BEDFORD, Mass., and SHANGHAI, China, Nov 6th, 2023 – Frontera Therapeutics (Suzhou) Co., Ltd (referred to as Frontera) announced the Center for Drug Evaluation (CDE) of China National Medical Products Administration (NMPA) has given clearance of the Investigational New Drug (IND) application to begin a clinical trial of an innovative gene therapy drug, FT-002, for the treatment of RPGR (Retinitis Pigmentosa GTPase Regulator) – associated X-linked Retinitis Pigmentosa (XLRP).
No drugs are available to treat XLRP worldwide.
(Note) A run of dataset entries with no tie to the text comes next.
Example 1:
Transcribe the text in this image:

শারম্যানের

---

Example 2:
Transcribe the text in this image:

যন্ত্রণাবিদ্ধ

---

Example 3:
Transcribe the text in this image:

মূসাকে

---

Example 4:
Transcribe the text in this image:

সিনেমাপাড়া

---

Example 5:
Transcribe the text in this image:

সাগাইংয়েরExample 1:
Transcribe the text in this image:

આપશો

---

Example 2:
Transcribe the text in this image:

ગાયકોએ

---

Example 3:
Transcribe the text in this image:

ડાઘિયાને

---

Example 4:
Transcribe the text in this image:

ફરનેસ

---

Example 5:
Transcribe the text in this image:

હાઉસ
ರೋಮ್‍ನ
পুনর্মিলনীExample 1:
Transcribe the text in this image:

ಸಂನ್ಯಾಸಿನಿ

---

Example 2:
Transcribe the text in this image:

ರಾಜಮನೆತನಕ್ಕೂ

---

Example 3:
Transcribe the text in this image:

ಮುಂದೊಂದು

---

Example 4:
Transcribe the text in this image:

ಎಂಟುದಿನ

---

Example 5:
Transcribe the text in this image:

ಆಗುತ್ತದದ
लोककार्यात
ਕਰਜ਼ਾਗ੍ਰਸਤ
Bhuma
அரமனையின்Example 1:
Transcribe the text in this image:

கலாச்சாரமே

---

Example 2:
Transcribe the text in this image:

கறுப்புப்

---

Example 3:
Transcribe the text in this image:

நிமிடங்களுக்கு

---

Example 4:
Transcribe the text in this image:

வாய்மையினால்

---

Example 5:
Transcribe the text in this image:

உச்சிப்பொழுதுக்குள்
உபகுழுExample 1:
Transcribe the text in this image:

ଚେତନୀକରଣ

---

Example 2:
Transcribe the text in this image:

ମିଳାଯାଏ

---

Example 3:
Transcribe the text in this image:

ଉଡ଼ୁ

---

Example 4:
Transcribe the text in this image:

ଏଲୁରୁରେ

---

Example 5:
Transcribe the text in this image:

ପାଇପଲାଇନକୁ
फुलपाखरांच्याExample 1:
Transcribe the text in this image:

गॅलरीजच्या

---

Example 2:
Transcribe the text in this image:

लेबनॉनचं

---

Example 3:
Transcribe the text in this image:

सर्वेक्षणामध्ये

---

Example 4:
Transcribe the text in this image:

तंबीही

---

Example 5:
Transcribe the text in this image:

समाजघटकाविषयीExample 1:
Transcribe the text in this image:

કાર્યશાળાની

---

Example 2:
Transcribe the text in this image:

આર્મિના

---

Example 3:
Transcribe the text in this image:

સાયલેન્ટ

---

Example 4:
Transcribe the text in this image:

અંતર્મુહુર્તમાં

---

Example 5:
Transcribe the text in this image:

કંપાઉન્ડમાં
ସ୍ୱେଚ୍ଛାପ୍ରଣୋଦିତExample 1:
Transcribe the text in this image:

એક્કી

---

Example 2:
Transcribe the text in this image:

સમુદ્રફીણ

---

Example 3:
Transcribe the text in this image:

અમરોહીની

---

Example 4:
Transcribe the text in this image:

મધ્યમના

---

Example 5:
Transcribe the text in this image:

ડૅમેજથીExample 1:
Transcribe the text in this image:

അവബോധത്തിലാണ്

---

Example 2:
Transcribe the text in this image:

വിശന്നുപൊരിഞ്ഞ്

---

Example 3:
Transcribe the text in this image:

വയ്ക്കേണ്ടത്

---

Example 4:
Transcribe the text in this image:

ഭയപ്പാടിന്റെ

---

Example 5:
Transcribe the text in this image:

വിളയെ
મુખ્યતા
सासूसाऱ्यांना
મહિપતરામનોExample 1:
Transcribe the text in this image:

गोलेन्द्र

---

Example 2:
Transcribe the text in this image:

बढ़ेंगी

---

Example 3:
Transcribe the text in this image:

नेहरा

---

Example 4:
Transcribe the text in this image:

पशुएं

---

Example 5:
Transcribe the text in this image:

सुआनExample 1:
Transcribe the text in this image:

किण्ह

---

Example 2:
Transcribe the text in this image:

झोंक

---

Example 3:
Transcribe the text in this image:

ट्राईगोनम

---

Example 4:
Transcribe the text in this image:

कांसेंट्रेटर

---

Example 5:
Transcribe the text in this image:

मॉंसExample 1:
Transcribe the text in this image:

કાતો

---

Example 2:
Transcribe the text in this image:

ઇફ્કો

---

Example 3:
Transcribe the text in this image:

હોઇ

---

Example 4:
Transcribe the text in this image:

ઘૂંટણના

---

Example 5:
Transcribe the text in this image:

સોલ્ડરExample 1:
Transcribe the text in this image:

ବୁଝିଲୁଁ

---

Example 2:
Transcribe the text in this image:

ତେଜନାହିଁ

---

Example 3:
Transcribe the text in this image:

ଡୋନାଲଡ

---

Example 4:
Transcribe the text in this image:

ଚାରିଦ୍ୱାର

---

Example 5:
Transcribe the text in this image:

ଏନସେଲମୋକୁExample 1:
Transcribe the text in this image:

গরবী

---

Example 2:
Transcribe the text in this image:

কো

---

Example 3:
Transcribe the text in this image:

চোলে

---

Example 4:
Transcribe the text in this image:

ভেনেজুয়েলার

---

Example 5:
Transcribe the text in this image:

FT-002 is the first gene therapy for XLRP moving into clinical stage in China.
Regarding FT-002
FT-002 is a recombinant adeno-associated virus-based gene therapy targeting mutations of the RPGROFR15 gene in retinal photoreceptor cells. FT-002 is specially transduced to retinal cells and expresses active RPGR protein following intraocularly administration to rescue the loss of photoreceptor cells caused by the variants of RPGR gene, and improve the visual function or delay the progression of visual impairment.
“We are strongly encouraged by the CDE IND clearance of this First-In-Class drug. It is the 5th investigational gene therapy receiving IND approval in the 3 years since the company was founded. This achievement further validates the maturity and promise of Frontera’s AAV R&D platform, ” said Dr. Xinyan Li, co-founder and CEO of Frontera. “The preliminary results of the IIT study of FT-002 are impressive. The objective indicators including macular retinal thickness, visual field and visual acuity, have been improved after the treatment of FT-002 especially that the significant improvements in best corrected visual acuity (BCVA) were observed in some patients at two months compared with baseline (ETDRS visual acuity chart). We look forward to rapidly advancing FT-002 into the clinic and bringing a new treatment for all XLRP patients.”